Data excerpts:
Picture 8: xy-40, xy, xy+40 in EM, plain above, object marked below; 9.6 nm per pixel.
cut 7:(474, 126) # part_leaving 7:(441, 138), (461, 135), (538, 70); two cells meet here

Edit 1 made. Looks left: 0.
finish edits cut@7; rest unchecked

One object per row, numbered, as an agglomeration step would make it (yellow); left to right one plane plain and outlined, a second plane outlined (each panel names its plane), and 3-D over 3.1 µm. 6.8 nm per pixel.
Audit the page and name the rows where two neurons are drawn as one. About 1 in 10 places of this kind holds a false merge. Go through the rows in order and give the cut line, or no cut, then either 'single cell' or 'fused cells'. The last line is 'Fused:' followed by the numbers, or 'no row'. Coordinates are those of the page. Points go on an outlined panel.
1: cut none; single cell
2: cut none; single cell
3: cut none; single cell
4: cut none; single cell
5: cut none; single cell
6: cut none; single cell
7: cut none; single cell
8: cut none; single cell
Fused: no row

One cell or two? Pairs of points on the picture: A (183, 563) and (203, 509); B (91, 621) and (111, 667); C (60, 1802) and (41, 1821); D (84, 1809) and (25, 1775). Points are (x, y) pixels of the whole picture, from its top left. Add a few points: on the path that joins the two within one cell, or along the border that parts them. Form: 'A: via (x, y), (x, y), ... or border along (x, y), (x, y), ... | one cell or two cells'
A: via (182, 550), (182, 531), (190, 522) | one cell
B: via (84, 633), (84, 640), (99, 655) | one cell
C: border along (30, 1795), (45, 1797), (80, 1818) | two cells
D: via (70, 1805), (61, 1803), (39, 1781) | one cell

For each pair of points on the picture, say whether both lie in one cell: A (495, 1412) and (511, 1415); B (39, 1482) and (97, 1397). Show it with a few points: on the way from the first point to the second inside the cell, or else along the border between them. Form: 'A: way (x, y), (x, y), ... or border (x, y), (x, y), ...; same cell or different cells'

▶ Exercise objective
An exact repetition of the data above is all that is needed.

▶ Answer to the problem
Picture 8: xy-40, xy, xy+40 in EM, plain above, object marked below; 9.6 nm per pixel.
cut 7:(474, 126) # part_leaving 7:(441, 138), (461, 135), (538, 70); two cells meet here

Edit 1 made. Looks left: 0.
finish edits cut@7; rest unchecked

One object per row, numbered, as an agglomeration step would make it (yellow); left to right one plane plain and outlined, a second plane outlined (each panel names its plane), and 3-D over 3.1 µm. 6.8 nm per pixel.
Audit the page and name the rows where two neurons are drawn as one. About 1 in 10 places of this kind holds a false merge. Go through the rows in order and give the cut line, or no cut, then either 'single cell' or 'fused cells'. The last line is 'Fused:' followed by the numbers, or 'no row'. Coordinates are those of the page. Points go on an outlined panel.
1: cut none; single cell
2: cut none; single cell
3: cut none; single cell
4: cut none; single cell
5: cut none; single cell
6: cut none; single cell
7: cut none; single cell
8: cut none; single cell
Fused: no row

One cell or two? Pairs of points on the picture: A (183, 563) and (203, 509); B (91, 621) and (111, 667); C (60, 1802) and (41, 1821); D (84, 1809) and (25, 1775). Points are (x, y) pixels of the whole picture, from its top left. Add a few points: on the path that joins the two within one cell, or along the border that parts them. Form: 'A: via (x, y), (x, y), ... or border along (x, y), (x, y), ... | one cell or two cells'
A: via (182, 550), (182, 531), (190, 522) | one cell
B: via (84, 633), (84, 640), (99, 655) | one cell
C: border along (30, 1795), (45, 1797), (80, 1818) | two cells
D: via (70, 1805), (61, 1803), (39, 1781) | one cell

For each pair of points on the picture, say whether both lie in one cell: A (495, 1412) and (511, 1415); B (39, 1482) and (97, 1397). Show it with a few points: on the way from the first point to the second inside the cell, or else along the border between them. Form: 'A: way (x, y), (x, y), ... or border (x, y), (x, y), ...; same cell or different cells'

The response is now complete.